By Anne Marie Amacher
The Catholic Messenger
DAVENPORT — Health care professionals and students gathered recently for a White Mass and a talk by Dr. Wes Ely of Vanderbilt University School of Medicine on end of life decisions. Bishop Martin Amos presided at the Oct. 1 Mass at St. Paul the Apostle Catholic Church. Fathers Tony Herold and William Kneemiller concelebrated. The St. Thomas Aquinas Guild of the Quad Cities organized the event.
As Oct. 1 was the feast of St. Therese of Lisieux, Bishop Amos talked about her deep desire to become a religious sister from a young age. At first she was denied entry by a religious order, her bishop and even Pope Leo XIII. But at age 15 she finally received permission from her bishop to enter the Carmelites.
“Her life was filled with illness and anxiety,” Bishop Amos said in his homily. “She died nine years after entering religious life, at the age of 24.” She is one of only 33 people, and one of only three women, to be declared a doctor of the church. “Her writings were held in great esteem. There is much she can teach us,” the bishop said.
He talked about the Hippocratic Oath, an ethical code adopted by the medical profession. While it has changed over the years, the basic emphasis remains: to uphold ethical standards in treating the sick, respect privacy and prevent disease. Medical professionals are not to administer poison to anybody when asked to, and to not suggest it, the bishop said. He reminded medical professionals to not play God, but to continue to see life as sacred and belonging to God.
After Mass, Dr. Ely gave a talk on “Protecting Human Dignity at EOL (end of life) — a Faith Based Approach.” He noted that end of life discussions are difficult.
“The key is to plant a seed,” he said.
“About one in three of my medical ICU patients die in the hospital, the national average,” he said. “As a practicing intensivist (ICU physician) and a Catholic, my opinions are based on Scripture, the teachings of the church and my anecdotal experience in caring for thousands of dying patients of all faiths, beliefs and non-beliefs. I have no incentive to hasten death, and (the) incentive of heaven to preserve life and God’s will.”

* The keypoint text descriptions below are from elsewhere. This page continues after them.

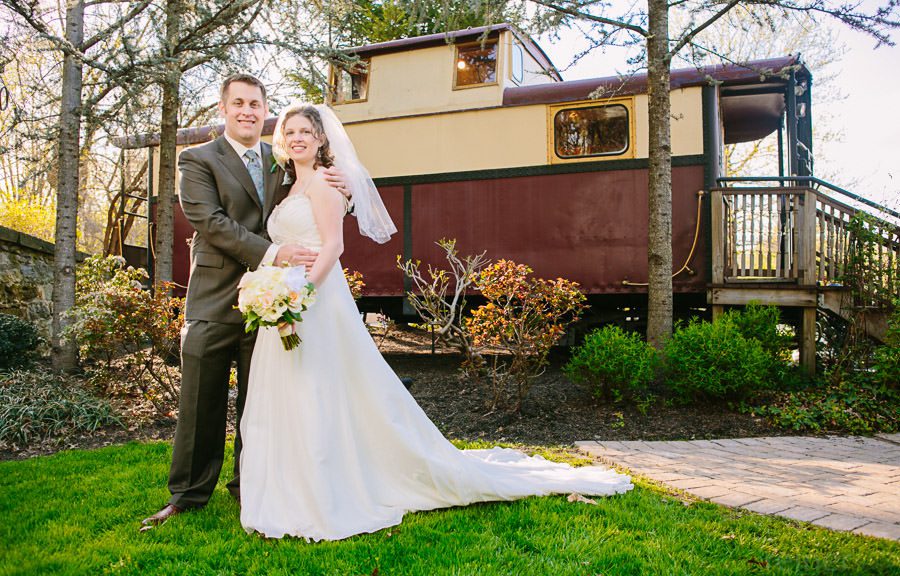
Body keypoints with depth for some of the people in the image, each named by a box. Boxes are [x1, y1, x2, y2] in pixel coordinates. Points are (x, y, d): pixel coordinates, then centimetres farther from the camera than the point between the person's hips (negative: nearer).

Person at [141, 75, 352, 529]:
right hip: (215, 301, -3)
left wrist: (340, 191, -5)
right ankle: (189, 493, 19)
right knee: (202, 403, 3)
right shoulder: (198, 160, 1)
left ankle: (250, 486, 26)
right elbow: (211, 222, -12)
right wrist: (273, 252, -22)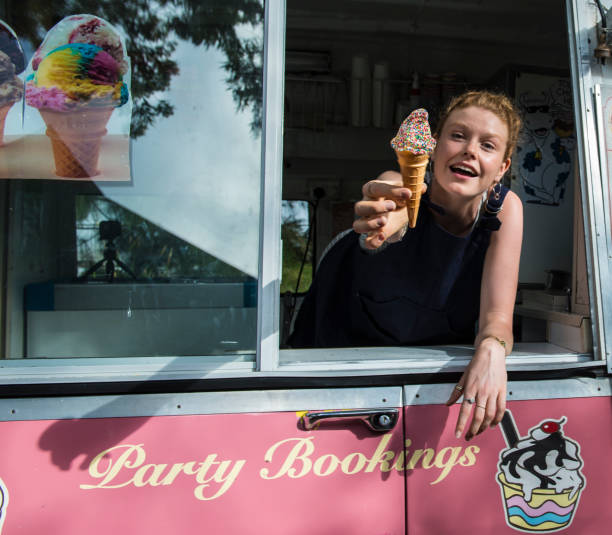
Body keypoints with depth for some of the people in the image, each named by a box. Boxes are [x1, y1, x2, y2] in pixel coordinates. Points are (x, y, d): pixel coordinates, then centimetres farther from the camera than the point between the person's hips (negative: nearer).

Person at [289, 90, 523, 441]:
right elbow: (391, 220, -50)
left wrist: (491, 350, -44)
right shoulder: (400, 189, -25)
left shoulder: (505, 208, -18)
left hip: (437, 359, 4)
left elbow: (497, 316, -22)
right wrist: (382, 229, -73)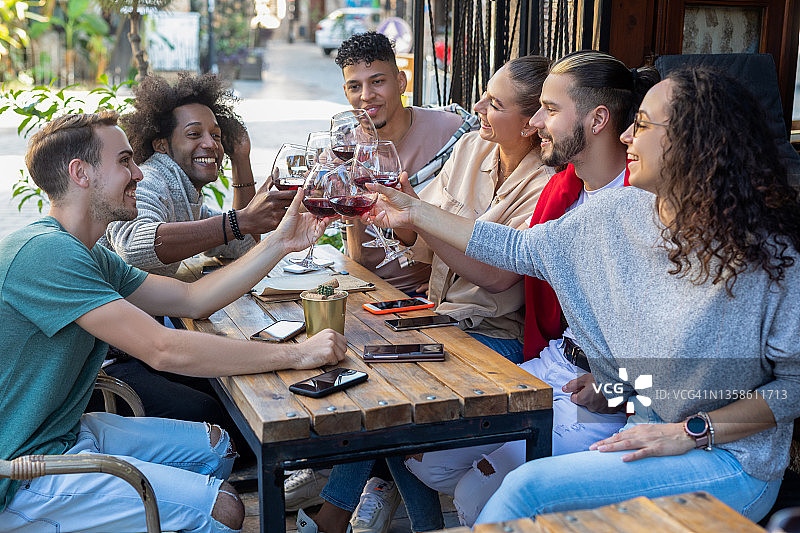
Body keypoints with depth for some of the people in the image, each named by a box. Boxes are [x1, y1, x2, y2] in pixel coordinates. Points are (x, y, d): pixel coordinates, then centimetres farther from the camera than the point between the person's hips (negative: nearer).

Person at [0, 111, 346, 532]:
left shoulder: (90, 257, 8)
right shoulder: (45, 252, -25)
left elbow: (193, 299, 8)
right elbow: (163, 350, -30)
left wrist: (279, 243, 4)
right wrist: (296, 354, -26)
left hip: (63, 431, 10)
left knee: (216, 445, 15)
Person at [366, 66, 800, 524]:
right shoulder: (622, 213, -1)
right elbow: (520, 249, 9)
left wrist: (690, 432, -19)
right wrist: (416, 212, 12)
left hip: (728, 458, -6)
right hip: (638, 429, 6)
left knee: (530, 485, -20)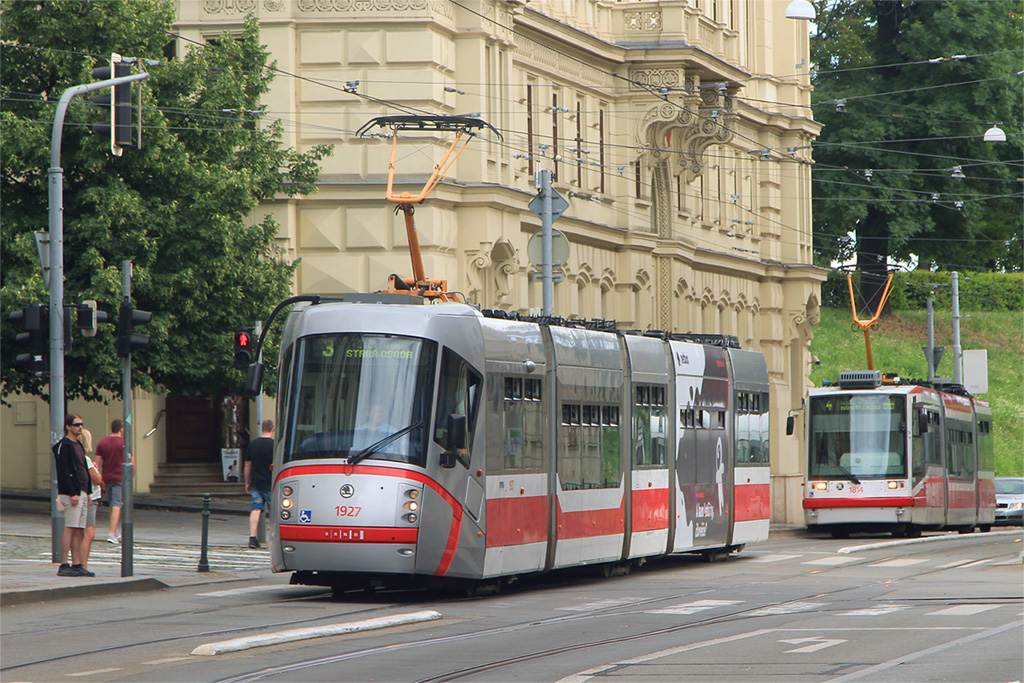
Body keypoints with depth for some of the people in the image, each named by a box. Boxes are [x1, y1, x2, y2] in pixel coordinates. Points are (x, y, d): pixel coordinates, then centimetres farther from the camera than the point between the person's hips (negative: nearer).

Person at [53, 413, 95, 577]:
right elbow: (64, 471, -17)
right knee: (70, 528, -12)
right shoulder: (63, 446, -9)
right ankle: (64, 565, -13)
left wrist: (87, 492, 17)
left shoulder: (78, 445, 20)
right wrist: (73, 493, -22)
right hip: (71, 492, -9)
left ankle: (77, 565, 9)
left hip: (81, 493, 9)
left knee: (79, 531, 7)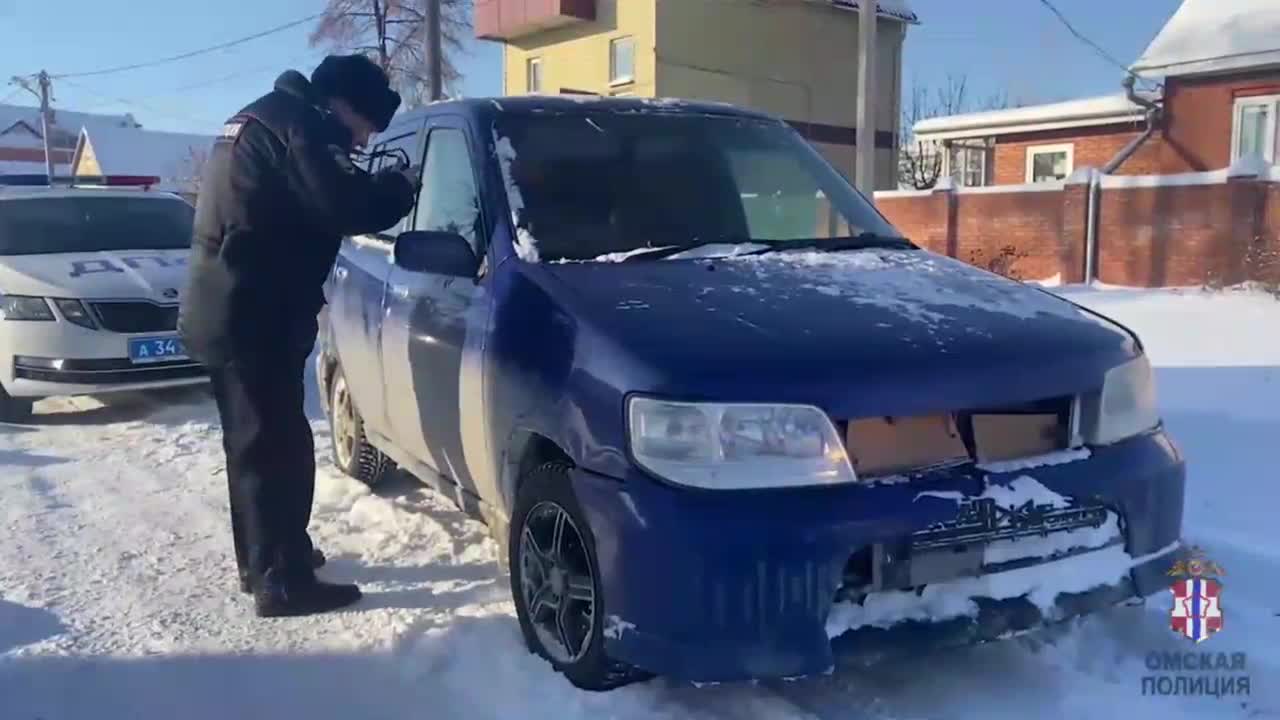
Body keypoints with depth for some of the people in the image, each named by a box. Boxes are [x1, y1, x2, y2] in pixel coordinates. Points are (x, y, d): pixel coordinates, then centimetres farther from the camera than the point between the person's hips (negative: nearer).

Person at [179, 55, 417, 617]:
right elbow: (342, 207, -22)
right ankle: (283, 583, 6)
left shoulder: (260, 118, 19)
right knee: (279, 450, -3)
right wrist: (400, 186, -5)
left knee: (255, 445, 19)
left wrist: (368, 183, 11)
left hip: (219, 312, 10)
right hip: (252, 319, -10)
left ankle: (260, 561, 32)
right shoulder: (298, 124, -13)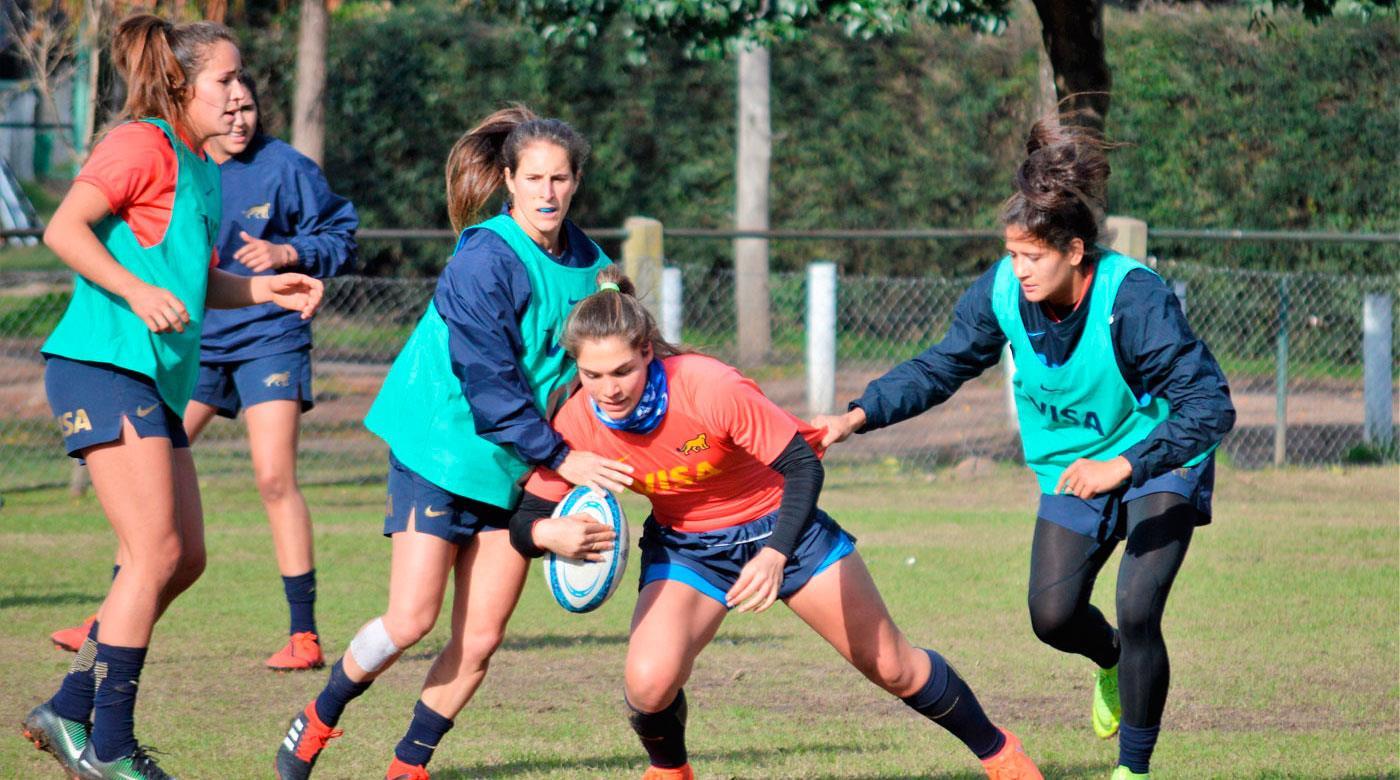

Dr. Ely observed that a Catholic’s faith holds that person together. Prayer and direct actions will help each one to find meaning in her or his life. He encouraged medical professionals to ask their patients about their spiritual values, whether or not they claim a faith. “Do not be judgmental. Respect what they say.” He shared that he once asked a woman about her spiritual values. She responded that his faith was different from hers, even though he had not told her he was Catholic. “I don’t believe in God, and you do. But let me die in peace,” she told him.
The doctor sees a change in secular thinking, from “God is God and I am not” to “I am god and God is not.” He also spoke of natural law, which he said is “universal and based on the rational nature of humans (not religion). It applies to the entire human race. “Natural law is inscribed in the human heart, known by human reason, against killing and for preserving life.”
One of the most important words in theology is “and,” Dr. Ely said. Death is both evil and a good release. “This ‘both/and’ experience is true in that a death may lean one way or the other, but there is always something of both in every death. We are never completely sad about any death nor completely happy.”
Dr. Ely touched on Dr. Jack Kevorkian, the infamous “Dr. Death” who engaged in physician-assisted suicide. Dr. Ely identified a new “Dr. Death,” who has devised an “exit hood” to assist those who want to die using helium. In the process, they suffer from suffocation.
“Euthanasia is an intentional cause of death. This is a grave violation of the law of God,” Dr. Ely said.
If a person can recover from a disease or illness with treatment, that person should not forgo treatment. If there is little to no chance of getting better, a feeding tube can be withheld. Rejection of life-prolonging procedures is acceptable if there is little to no chance of getting better, he continued.
End of life issues should be dealt with kindly and lovingly, to let go naturally. But Dr. Ely admitted, “It’s not easy.” He spoke briefly about palliative care — working with a family to make sure their loved one is comfortable. “You need to find the balance (in relieving pain). We need to seek to give people a reason to live.”